▶ **Tasks**
A - In the forum thread on async timeouts, which command did the second participant use to obtain a stack trace of the current threads?
B - Carry on the forum thread on async timeouts from the point at which it stops.

▶ **Text passage**
=== Section Start ===
Guidance on implementing async timeout #64

tboyko · 2018-04-02T03:55:35Z

I would like to include handling for timeout situations when using .push_async and would appreciate some guidance on how best to accomplish this.

To provide some context, we first discovered timeout-related issues in our own project upon using Apnotic's connection.join. The join was never returning and there were also notifications that had been queued via .push_async that had not run their on(:response) yet. Our knee jerk solution is to wrap .join in a timeout block and run .close shortly after, whether a timeout occurs or not.

This got me to thinking... if two notifications are sent with the async method, are they always delivered in sequence? If there is some sort of delay with sending the first one, does the second one stay stuck? My guess is that it depends upon how the http2 streams multiplex the notifications. Is this accurate?

Ultimately, I'm hoping to find a robust way to time out these problems and retry but would greatly benefit from some insights on the best way to approach it with this library.

The text was updated successfully, but these errors were encountered:

maciejkowalski · 2018-07-17T00:27:56Z

I am also experiencing hangouts inside Sidekiq worker.

I was able to get stacktrace for current threads via

kill -TTIN [worker_pid]

src: https://github.com/mperham/sidekiq/wiki/Signals

Stacktrace:

2018-07-16T23:55:05.127Z 7571 TID-bubnn WARN: Thread TID-wd31v processor
2018-07-16T23:55:05.127Z 7571 TID-bubnn WARN: /home/ubuntu/.rvm/gems/ruby-2.4.0/gems/apnotic-1.3.1/lib/apnotic/connection.rb:83:in `sleep'
/home/ubuntu/.rvm/gems/ruby-2.4.0/gems/apnotic-1.3.1/lib/apnotic/connection.rb:83:in `delayed_push_async'
/home/ubuntu/.rvm/gems/ruby-2.4.0/gems/apnotic-1.3.1/lib/apnotic/connection.rb:49:in `push_async'
/home/ubuntu/abokifx_com/app/workers/abstract_send_mobile_notification_worker.rb:46:in `block in send_push_iphone'
/home/ubuntu/.rvm/gems/ruby-2.4.0/gems/connection_pool-2.2.2/lib/connection_pool.rb:65:in `block (2 levels) in with'
/home/ubuntu/.rvm/gems/ruby-2.4.0/gems/connection_pool-2.2.2/lib/connection_pool.rb:64:in `handle_interrupt'
/home/ubuntu/.rvm/gems/ruby-2.4.0/gems/connection_pool-2.2.2/lib/connection_pool.rb:64:in `block in with'
/home/ubuntu/.rvm/gems/ruby-2.4.0/gems/connection_pool-2.2.2/lib/connection_pool.rb:61:in `handle_interrupt'
/home/ubuntu/.rvm/gems/ruby-2.4.0/gems/connection_pool-2.2.2/lib/connection_pool.rb:61:in `with'
/home/ubuntu/abokifx_com/app/workers/abstract_send_mobile_notification_worker.rb:23:in `send_push_iphone'

It points to:
https://github.com/ostinelli/apnotic/blob/1.3.1/lib/apnotic/connection.rb#L83

ostinelli · 2018-07-17T09:13:39Z

Can you please check if this clarifies it for you?
=== Section End ===
▶ **The data**
=== Section Start ===
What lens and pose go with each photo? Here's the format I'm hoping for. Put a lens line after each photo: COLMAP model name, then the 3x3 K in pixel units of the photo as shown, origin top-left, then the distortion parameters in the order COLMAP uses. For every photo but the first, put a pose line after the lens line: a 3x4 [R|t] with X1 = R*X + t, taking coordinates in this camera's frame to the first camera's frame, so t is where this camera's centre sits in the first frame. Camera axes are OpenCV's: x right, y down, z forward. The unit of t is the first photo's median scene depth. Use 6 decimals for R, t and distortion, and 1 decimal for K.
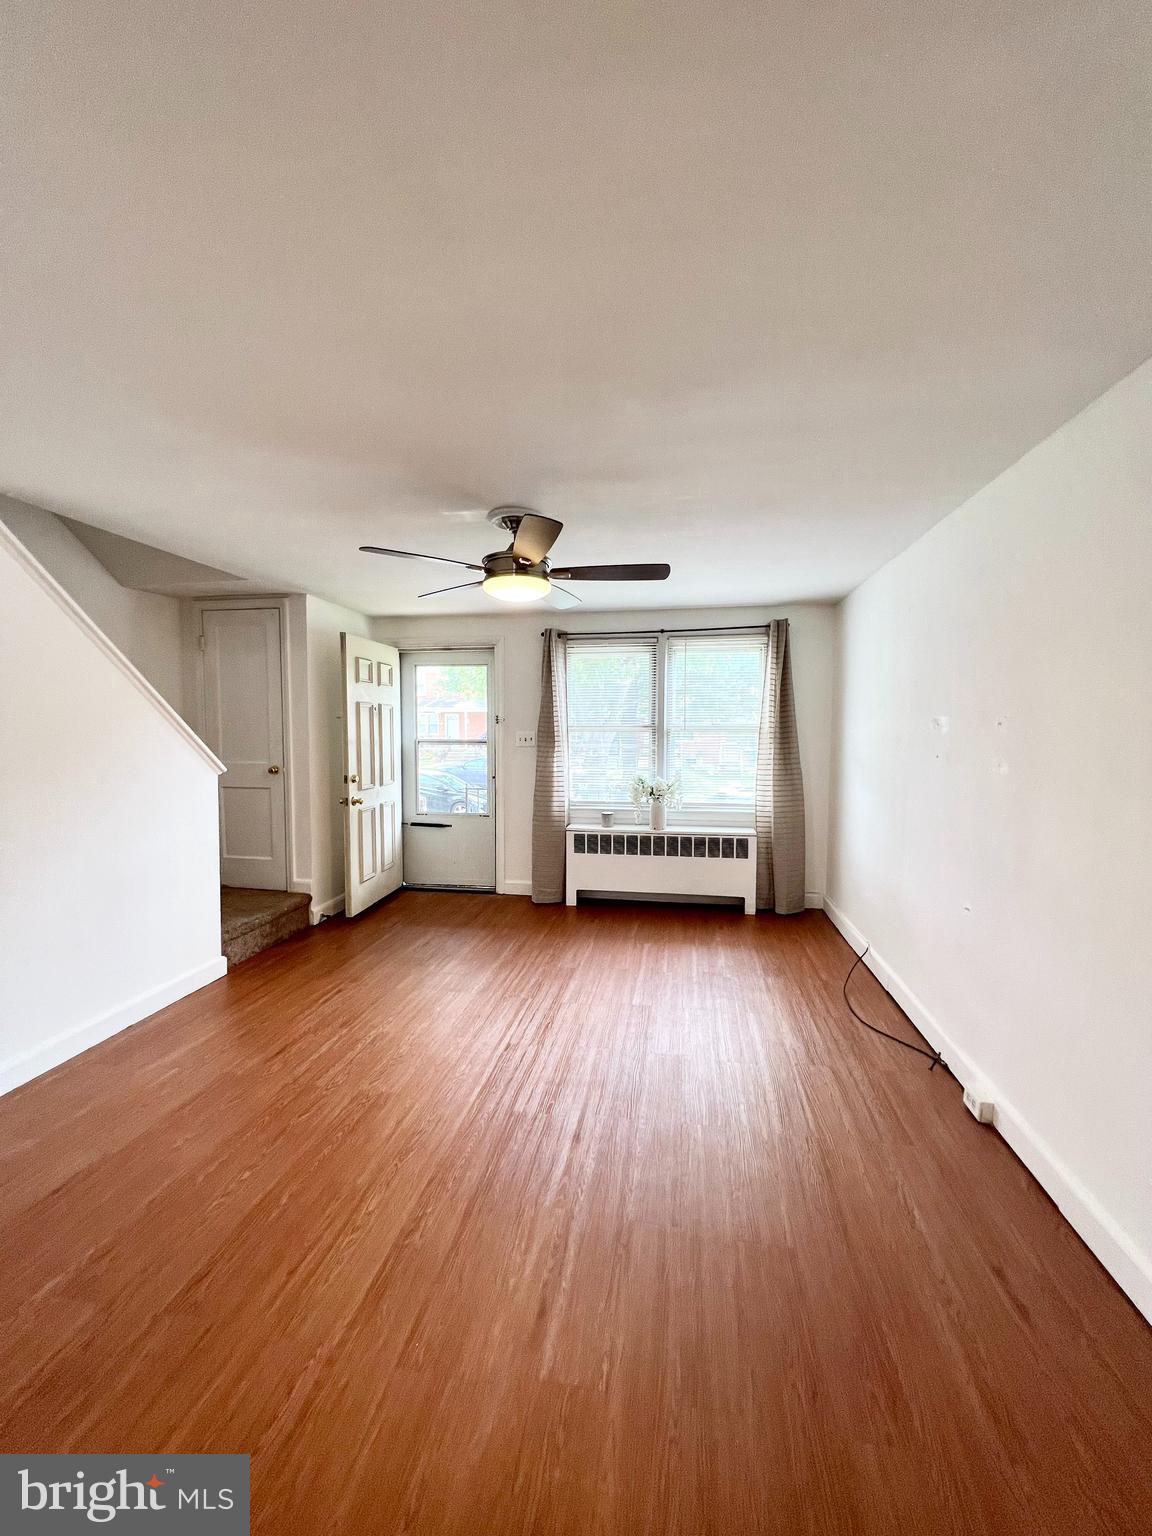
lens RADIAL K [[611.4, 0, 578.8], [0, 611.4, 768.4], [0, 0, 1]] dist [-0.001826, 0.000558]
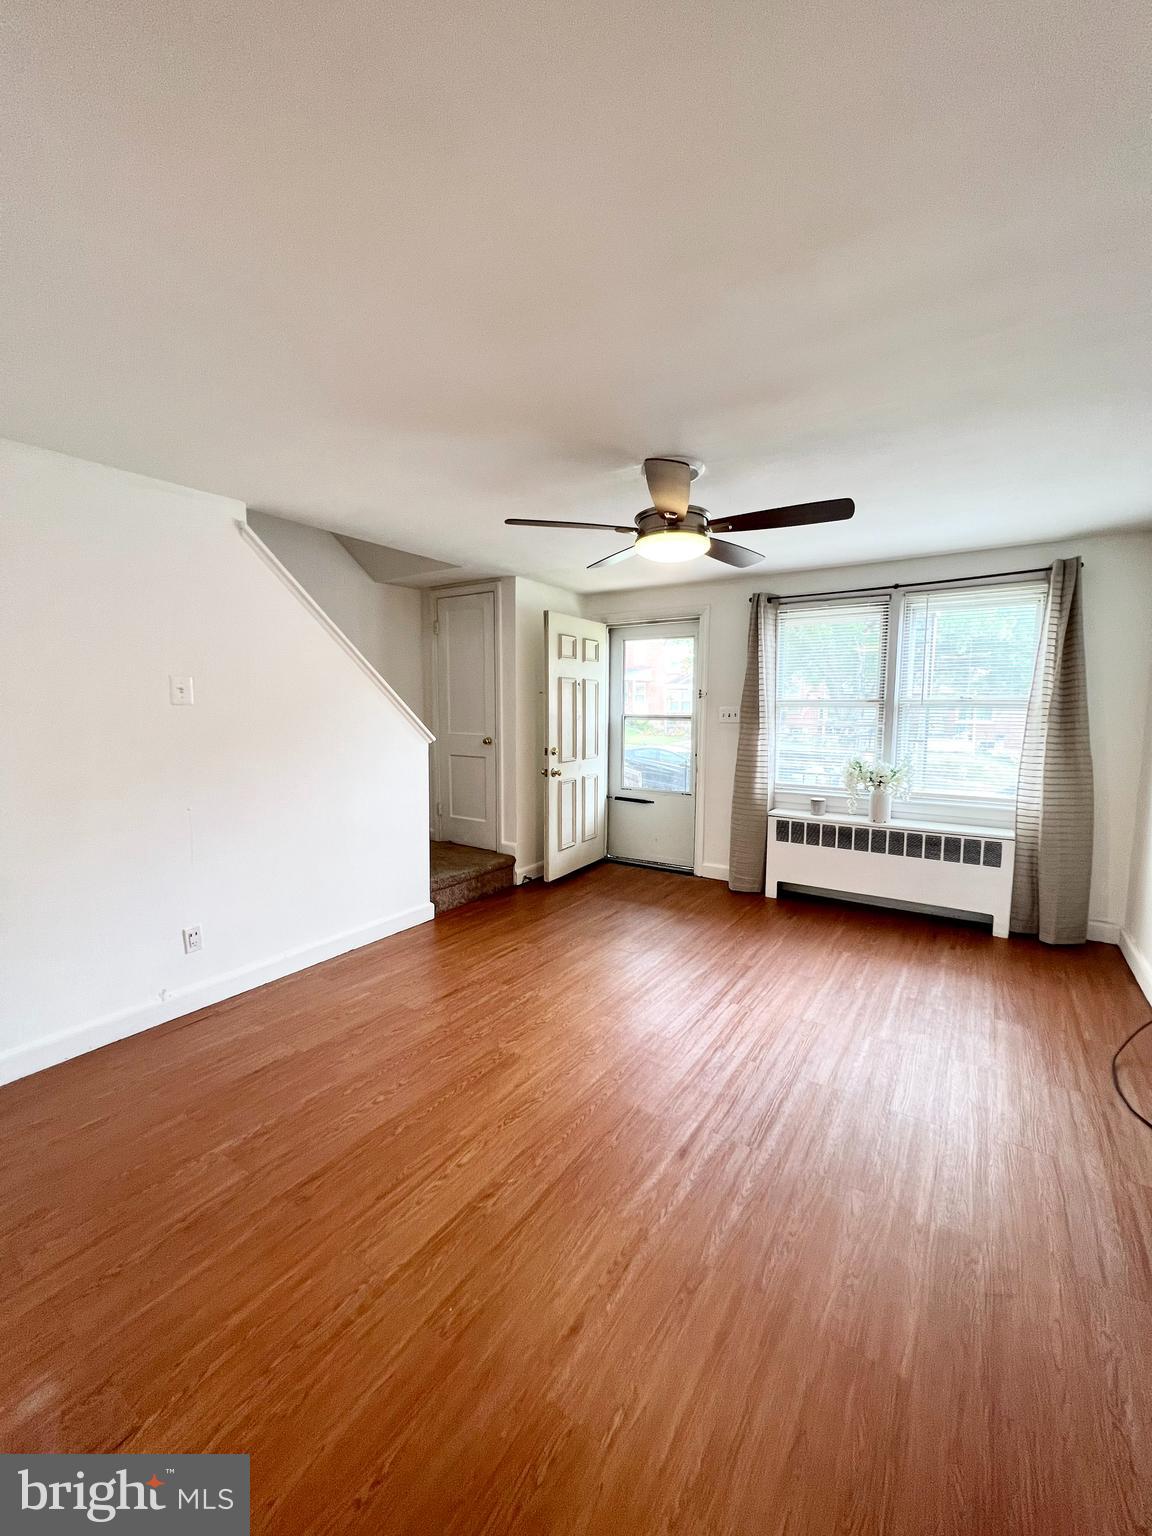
=== Section End ===
=== Section Start ===
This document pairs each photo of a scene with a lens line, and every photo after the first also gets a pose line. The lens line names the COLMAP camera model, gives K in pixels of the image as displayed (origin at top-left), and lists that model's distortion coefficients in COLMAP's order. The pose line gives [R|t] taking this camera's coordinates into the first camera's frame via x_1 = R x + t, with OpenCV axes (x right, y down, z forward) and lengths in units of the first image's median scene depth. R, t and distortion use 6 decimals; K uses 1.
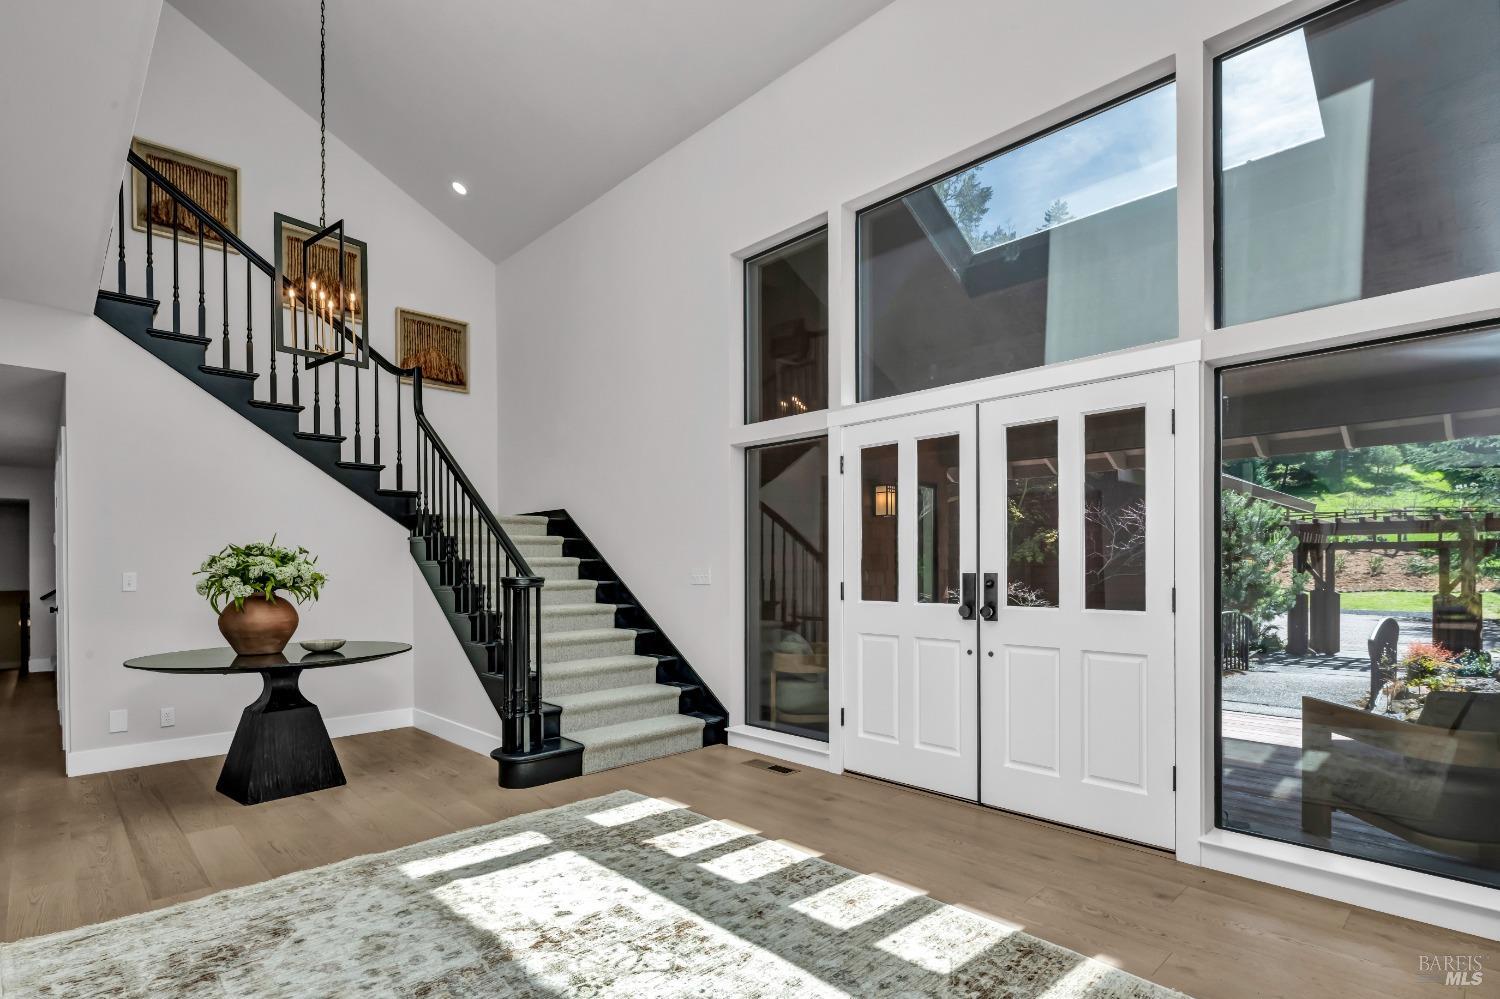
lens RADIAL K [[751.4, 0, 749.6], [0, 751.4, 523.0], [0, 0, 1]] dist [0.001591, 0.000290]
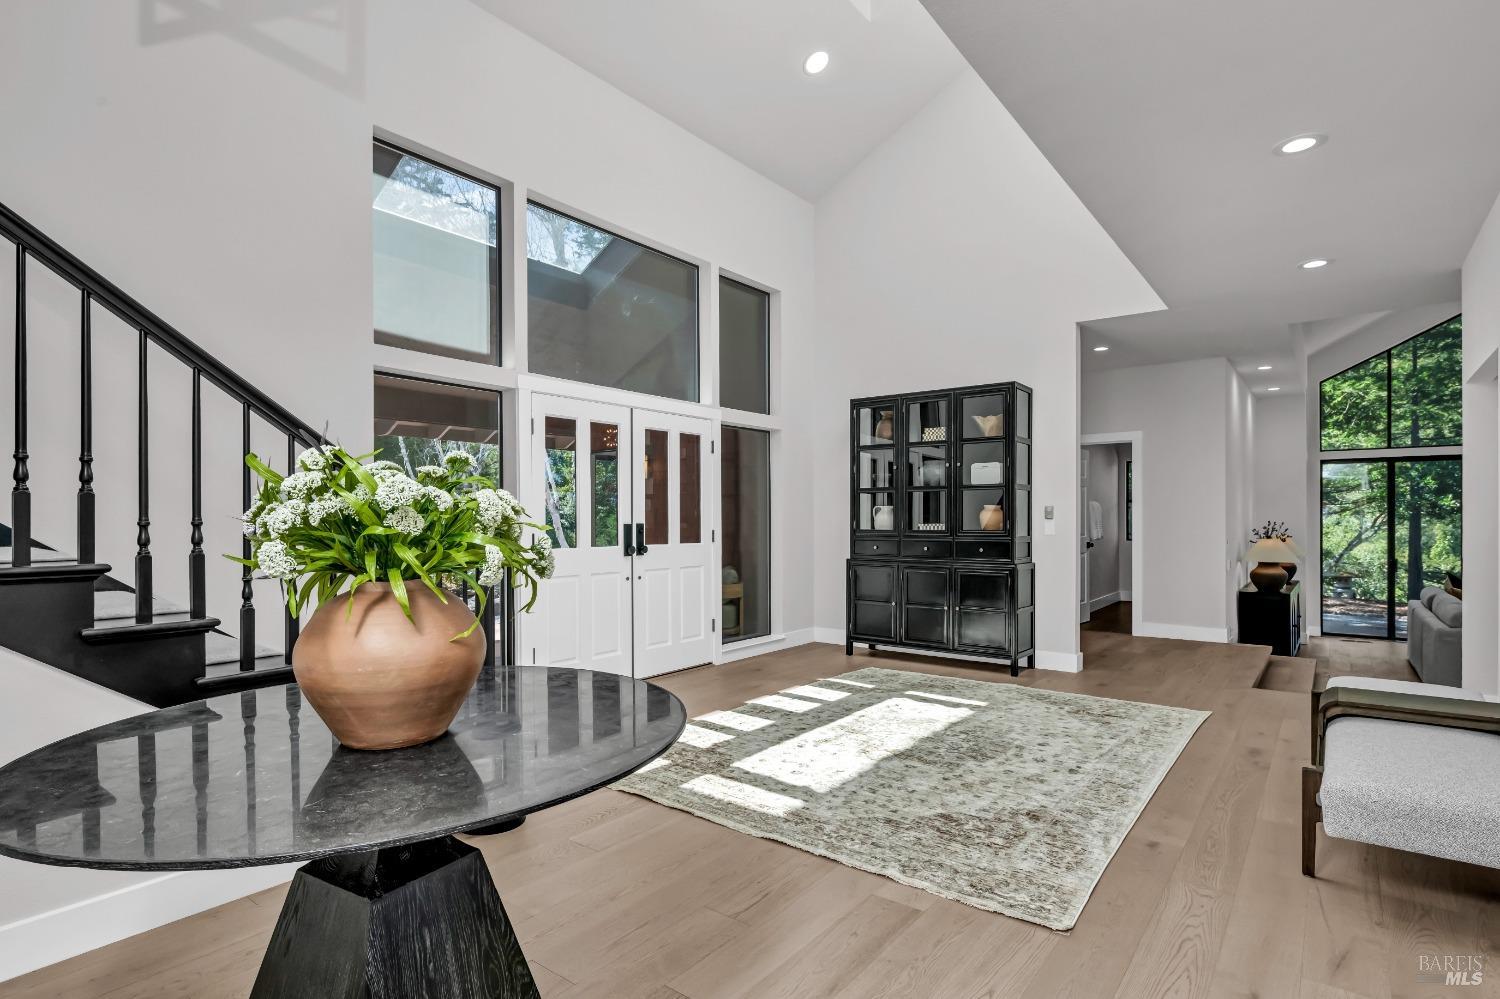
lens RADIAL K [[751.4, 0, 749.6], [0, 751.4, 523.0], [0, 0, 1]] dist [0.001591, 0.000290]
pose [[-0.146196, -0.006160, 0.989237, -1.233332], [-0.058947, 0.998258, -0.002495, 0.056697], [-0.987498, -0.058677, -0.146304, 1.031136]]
=== Section End ===
▶ **Outputs by task**
A - kill -TTIN [worker_pid]

B -
#65

maciejkowalski · 2018-07-18T01:00:48Z

Hey @ostinelli

TL;DR;
Unfortunately not.

LONG STORY:
We are sending a lot of notifications (~30000 iphone users * 10-30 notifications daily).

We have 1 worker for 1 "batch notification".

Code looks like:

# connection pool - declared as CONSTANT inside class (not method) in AbstractWorker
  APNOTIC_POOL = ConnectionPool.new(size: 5) do
    connection = Apnotic::Connection.new(
      cert_path: Rails.root.join(ENV.fetch('IOS_PUSH_APN_PEM_CERT'))
    )
    connection.on(:error) do |exception|
      Sidekiq.logger.error "Exception has been raised on APNS socket: #{exception.inspect}"
    end
    connection
  end

# taken from SendMarketRateNotificationWorker#perform
      ActiveRecord::Base.uncached do
        user_scope(type, rate.currency_name).find_in_batches.with_index do |group, index|
          device_tokens = group.pluck(:device_token)

          device_tokens.each do |device_token|
            send_push_iphone(device_token, notification_message, type)
          end
        end
      end
# [...]

  def send_push_iphone(device_token, notification_message, type)
    APNOTIC_POOL.with do |connection|
      notification = Apnotic::Notification.new(device_token)

      notification.alert = notification_message
      notification.sound = 'default'
      notification.topic = # ...
      notification.custom_payload = {
        others: {
          device_token: device_token,
          push_type: type
        }
      }

      push = connection.prepare_push(notification)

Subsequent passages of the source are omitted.